For \(\bA = \begin{pmatrix}3&1&0\\0&2&1\\0&0&2\end{pmatrix}\), compute the Schur decomposition by hand. Is \(\bA\) already in Schur form? What are its Schur vectors?
In Python, compute T, Q = scipy.linalg.schur(A) for a random \(4\times4\) matrix. Verify: (a) \(\bQ\bT\bQ^T = \bA\), (b) \(\bQ\) is orthogonal, (c) the diagonal of \(\bT\) matches np.linalg.eigvals(A).
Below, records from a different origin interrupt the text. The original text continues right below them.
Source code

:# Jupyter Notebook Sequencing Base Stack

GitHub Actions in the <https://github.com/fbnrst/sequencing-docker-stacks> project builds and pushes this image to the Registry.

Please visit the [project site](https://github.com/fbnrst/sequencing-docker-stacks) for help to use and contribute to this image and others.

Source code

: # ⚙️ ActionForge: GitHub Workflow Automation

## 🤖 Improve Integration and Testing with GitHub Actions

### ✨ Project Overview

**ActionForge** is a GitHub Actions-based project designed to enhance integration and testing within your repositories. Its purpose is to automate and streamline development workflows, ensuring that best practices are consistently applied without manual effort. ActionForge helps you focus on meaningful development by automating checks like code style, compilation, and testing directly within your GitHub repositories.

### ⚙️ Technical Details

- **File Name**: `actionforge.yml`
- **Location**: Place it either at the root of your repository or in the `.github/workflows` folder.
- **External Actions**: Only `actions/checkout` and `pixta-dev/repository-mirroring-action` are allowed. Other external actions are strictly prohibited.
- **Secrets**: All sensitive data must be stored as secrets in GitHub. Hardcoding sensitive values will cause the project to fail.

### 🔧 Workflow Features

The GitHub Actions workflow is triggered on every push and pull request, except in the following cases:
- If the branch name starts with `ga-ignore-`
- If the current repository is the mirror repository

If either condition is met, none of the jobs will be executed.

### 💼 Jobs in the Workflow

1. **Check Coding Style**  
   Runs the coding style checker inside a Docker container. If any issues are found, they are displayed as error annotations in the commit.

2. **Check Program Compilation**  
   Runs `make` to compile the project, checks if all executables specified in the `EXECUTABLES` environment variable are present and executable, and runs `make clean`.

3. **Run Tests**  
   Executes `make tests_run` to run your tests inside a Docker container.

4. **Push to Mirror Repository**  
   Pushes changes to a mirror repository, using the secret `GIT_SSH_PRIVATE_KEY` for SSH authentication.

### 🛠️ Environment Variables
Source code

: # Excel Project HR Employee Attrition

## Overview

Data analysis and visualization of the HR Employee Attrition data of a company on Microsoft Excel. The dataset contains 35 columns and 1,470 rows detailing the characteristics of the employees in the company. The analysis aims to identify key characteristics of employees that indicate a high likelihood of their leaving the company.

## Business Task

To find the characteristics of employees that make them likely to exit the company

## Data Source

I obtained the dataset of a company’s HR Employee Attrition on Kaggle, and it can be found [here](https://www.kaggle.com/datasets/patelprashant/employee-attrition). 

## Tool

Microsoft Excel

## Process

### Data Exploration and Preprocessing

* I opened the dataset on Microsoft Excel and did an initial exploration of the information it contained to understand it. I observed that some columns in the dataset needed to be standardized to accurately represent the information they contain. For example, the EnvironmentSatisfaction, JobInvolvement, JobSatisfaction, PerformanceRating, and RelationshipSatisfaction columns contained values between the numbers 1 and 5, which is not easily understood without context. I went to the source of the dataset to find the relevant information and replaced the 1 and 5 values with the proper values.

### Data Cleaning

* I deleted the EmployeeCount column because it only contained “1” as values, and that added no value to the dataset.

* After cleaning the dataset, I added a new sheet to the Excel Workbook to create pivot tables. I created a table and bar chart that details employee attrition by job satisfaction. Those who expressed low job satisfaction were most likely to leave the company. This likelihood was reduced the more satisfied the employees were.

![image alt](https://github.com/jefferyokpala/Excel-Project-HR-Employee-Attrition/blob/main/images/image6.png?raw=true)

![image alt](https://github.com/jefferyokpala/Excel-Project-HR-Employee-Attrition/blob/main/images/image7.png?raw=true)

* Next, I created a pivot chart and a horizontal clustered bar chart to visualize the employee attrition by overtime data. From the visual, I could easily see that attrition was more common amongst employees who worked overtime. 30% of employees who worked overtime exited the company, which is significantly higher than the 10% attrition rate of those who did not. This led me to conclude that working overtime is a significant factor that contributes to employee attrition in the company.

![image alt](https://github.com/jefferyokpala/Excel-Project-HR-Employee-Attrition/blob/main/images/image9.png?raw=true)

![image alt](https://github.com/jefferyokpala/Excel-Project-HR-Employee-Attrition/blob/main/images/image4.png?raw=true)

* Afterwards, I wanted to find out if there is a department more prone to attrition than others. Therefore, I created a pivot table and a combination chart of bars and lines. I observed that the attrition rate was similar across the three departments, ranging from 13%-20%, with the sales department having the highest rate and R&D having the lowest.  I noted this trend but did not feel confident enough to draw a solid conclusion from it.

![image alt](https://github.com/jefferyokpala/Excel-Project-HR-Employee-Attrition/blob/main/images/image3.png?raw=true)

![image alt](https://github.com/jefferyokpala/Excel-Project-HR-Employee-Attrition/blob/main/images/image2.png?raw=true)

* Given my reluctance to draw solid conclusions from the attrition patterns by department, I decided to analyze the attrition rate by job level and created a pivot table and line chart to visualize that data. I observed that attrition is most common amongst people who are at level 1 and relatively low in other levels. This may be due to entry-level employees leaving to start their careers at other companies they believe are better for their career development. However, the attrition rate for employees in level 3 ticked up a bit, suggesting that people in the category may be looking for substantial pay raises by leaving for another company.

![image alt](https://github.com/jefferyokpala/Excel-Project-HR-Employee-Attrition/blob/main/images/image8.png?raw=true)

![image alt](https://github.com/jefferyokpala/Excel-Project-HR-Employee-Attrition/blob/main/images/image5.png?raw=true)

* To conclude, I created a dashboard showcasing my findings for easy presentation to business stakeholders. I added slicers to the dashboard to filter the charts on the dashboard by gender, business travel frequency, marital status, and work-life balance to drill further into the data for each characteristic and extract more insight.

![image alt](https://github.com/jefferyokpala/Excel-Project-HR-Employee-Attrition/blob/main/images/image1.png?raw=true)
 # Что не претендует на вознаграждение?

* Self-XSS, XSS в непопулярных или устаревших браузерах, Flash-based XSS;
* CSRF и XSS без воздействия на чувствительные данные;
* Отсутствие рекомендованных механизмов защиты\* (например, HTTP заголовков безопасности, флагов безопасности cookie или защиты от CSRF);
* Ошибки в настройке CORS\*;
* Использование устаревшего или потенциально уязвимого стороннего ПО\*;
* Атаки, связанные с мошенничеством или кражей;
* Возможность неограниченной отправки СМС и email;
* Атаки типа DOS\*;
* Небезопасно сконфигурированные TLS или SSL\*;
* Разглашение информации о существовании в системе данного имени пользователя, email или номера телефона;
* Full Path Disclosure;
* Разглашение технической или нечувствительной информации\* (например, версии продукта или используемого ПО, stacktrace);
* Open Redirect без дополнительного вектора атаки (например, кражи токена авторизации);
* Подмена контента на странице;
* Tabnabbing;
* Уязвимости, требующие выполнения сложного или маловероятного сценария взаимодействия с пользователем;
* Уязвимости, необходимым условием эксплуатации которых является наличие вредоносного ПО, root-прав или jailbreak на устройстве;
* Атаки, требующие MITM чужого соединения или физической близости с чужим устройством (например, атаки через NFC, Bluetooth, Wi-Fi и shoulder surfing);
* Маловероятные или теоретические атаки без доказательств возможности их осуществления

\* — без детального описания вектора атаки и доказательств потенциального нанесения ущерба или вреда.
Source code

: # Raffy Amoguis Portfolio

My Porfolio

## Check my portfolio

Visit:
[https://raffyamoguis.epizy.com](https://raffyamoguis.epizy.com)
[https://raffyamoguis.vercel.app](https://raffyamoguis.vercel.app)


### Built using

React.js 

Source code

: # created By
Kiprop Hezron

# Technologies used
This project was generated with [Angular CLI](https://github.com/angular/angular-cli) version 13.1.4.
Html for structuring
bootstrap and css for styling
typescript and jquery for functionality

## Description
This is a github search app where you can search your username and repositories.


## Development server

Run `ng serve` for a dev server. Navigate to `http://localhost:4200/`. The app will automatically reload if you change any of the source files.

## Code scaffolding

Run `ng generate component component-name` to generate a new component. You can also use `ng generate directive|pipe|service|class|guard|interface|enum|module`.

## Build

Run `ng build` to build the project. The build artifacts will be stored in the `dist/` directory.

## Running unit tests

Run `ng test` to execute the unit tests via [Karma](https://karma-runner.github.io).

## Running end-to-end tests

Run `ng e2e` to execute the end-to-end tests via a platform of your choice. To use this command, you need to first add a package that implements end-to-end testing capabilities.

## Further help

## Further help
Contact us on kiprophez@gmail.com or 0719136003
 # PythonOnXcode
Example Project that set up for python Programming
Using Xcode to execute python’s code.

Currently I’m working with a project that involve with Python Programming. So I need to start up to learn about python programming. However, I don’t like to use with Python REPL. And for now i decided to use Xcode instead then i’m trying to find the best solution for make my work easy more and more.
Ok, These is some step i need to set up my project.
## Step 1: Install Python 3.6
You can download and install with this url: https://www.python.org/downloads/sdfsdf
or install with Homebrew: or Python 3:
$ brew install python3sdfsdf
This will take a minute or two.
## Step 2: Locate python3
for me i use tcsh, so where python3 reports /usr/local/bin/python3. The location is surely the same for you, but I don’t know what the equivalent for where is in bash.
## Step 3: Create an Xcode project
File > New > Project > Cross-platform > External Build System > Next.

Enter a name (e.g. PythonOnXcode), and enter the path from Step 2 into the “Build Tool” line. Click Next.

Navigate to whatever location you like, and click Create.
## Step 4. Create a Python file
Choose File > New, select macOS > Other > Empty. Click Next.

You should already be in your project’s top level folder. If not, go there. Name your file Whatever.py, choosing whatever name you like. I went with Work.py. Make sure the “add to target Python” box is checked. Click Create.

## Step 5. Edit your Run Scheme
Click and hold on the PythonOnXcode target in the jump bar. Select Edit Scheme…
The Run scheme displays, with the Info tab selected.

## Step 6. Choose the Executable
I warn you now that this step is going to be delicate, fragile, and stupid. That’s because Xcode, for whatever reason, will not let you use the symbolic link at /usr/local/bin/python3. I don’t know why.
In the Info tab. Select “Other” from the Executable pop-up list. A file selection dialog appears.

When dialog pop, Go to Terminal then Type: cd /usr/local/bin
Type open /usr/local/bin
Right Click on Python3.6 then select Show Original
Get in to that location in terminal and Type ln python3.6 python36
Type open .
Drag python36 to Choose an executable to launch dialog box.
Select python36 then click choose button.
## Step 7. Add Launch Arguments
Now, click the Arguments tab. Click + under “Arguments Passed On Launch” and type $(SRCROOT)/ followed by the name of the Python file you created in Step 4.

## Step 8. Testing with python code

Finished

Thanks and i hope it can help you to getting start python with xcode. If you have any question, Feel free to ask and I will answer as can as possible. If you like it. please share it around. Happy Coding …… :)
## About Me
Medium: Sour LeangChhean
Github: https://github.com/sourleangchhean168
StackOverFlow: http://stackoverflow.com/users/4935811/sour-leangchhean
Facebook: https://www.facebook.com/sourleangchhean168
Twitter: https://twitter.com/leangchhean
For the non-diagonalizable matrix \(\bA = \begin{pmatrix}2&1\\0&2\end{pmatrix}\), find its Schur decomposition. How does it differ from the (impossible) diagonalization?
Implement one step of the basic QR iteration: compute \(\bA_1 = \bR_0\bQ_0\) where \(\bA_0 = \bQ_0\bR_0\) is the QR factorization. Apply 50 steps to a random \(3\times3\) symmetric matrix and verify that the off-diagonal entries converge to zero.